I was curious because although I had discarded the Christianity of my youth, I regarded myself as agnostic because I could not think of any really convincing argument capable of dismissing the concept of God. When I read The God Delusion, I realised that such an argument was unnecessary. I realised that those making an assertion should bear the burden of proof; it shouldn’t be up to those who are sceptical to disprove the idea of God when nobody has offered any real hard evidence of his existence. To quote another internet essay I wrote,
“To prove God’s non-existence is unnecessary when the evidence for its existence is, as the evidence put forth for God’s existence is, impossible to substantiate, completely reliant on subjectivity and so lacking in factual support as to render it unfit for the rhetorical purpose to which it has been put.”

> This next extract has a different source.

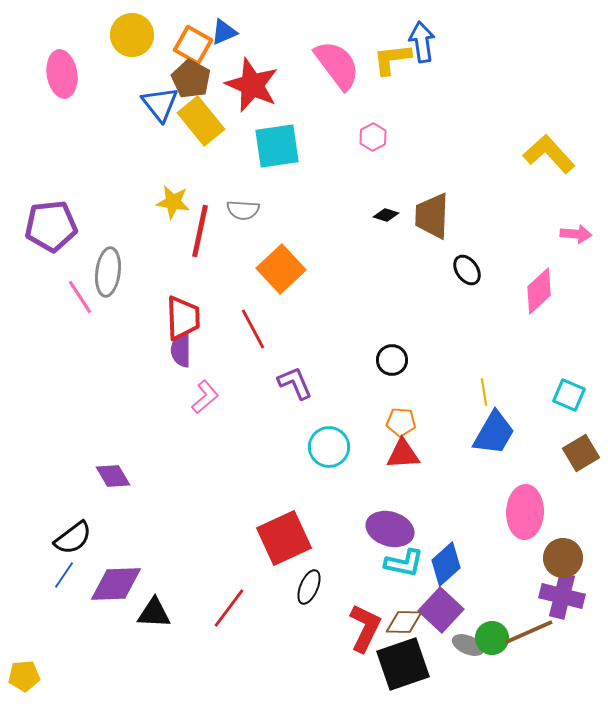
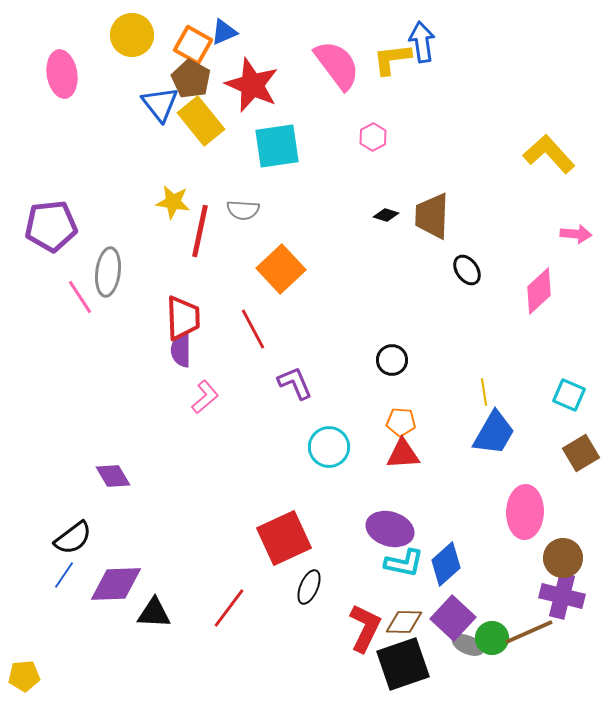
purple square at (441, 610): moved 12 px right, 8 px down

I’m sure I’m not the only person for whom the analogy of the Flying Spaghetti monster has had such a dramatic effect. It really was the key to my understanding that my own philosophy, once conformingly Catholic, once agnostic, has now shifted once more to Atheism. I think I probably would have come to this position alone were it not for the efforts expended in indoctrinating my made by my family and the church. I believe this to be the case because, once I had adopted my new philosophy, I realised that I viewed the nature of human beings (we are animals) differently, and that my memory bank of experience seemed a lot more coherent given this new insight into both my own nature and that of everyone else around me.

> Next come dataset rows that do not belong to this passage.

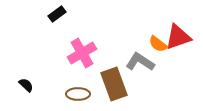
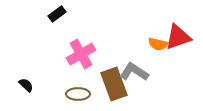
orange semicircle: rotated 24 degrees counterclockwise
pink cross: moved 1 px left, 1 px down
gray L-shape: moved 6 px left, 10 px down
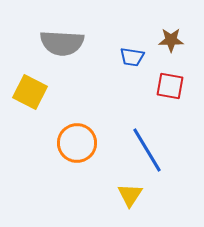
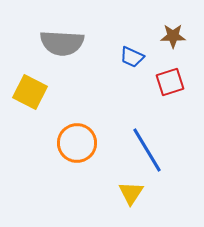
brown star: moved 2 px right, 4 px up
blue trapezoid: rotated 15 degrees clockwise
red square: moved 4 px up; rotated 28 degrees counterclockwise
yellow triangle: moved 1 px right, 2 px up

That is not to say that The God Delusion and the Atheist Pride campaign that Mr Dawkins propounds are unnecessary. Rather, that they are only necessitated by religion’s pre-eminence in our society today. I expect that, given the choice between the status quo, in which his ideas and expressions on Atheism garner him much success, and a scenario in which his ideas and expressions on Atheism already represented the status quo, I have no doubt that the latter would be his preferred option.
In a spirit of contribution towards that ideal, I’d like to state that, just as Mr Dawkins wishes, I have been making the case for religion’s exit from the stage of humanity at every opportunity, and I’d like to place on record my thanks to him for having the passion and discipline to tame such wild ideas into such a readable book.
Mr Dawkins, thank you for not simply putting up and shutting up, as I’m sure you were often encouraged to do. Thank you for accepting the burden of hostility that religion confronts you with on all Atheists’ behalf. Because you have made an intellectual contribution, you have been set up as a figurehead for Atheism, and I admire the grace and tenacity with which you have given yourself to such a role. Maybe if you hadn’t done it, someone else would have, but the burden is no less yours for that fact, and I’m sure I speak for a great many Atheists when I say that I am grateful for your advocacy in the media and in print.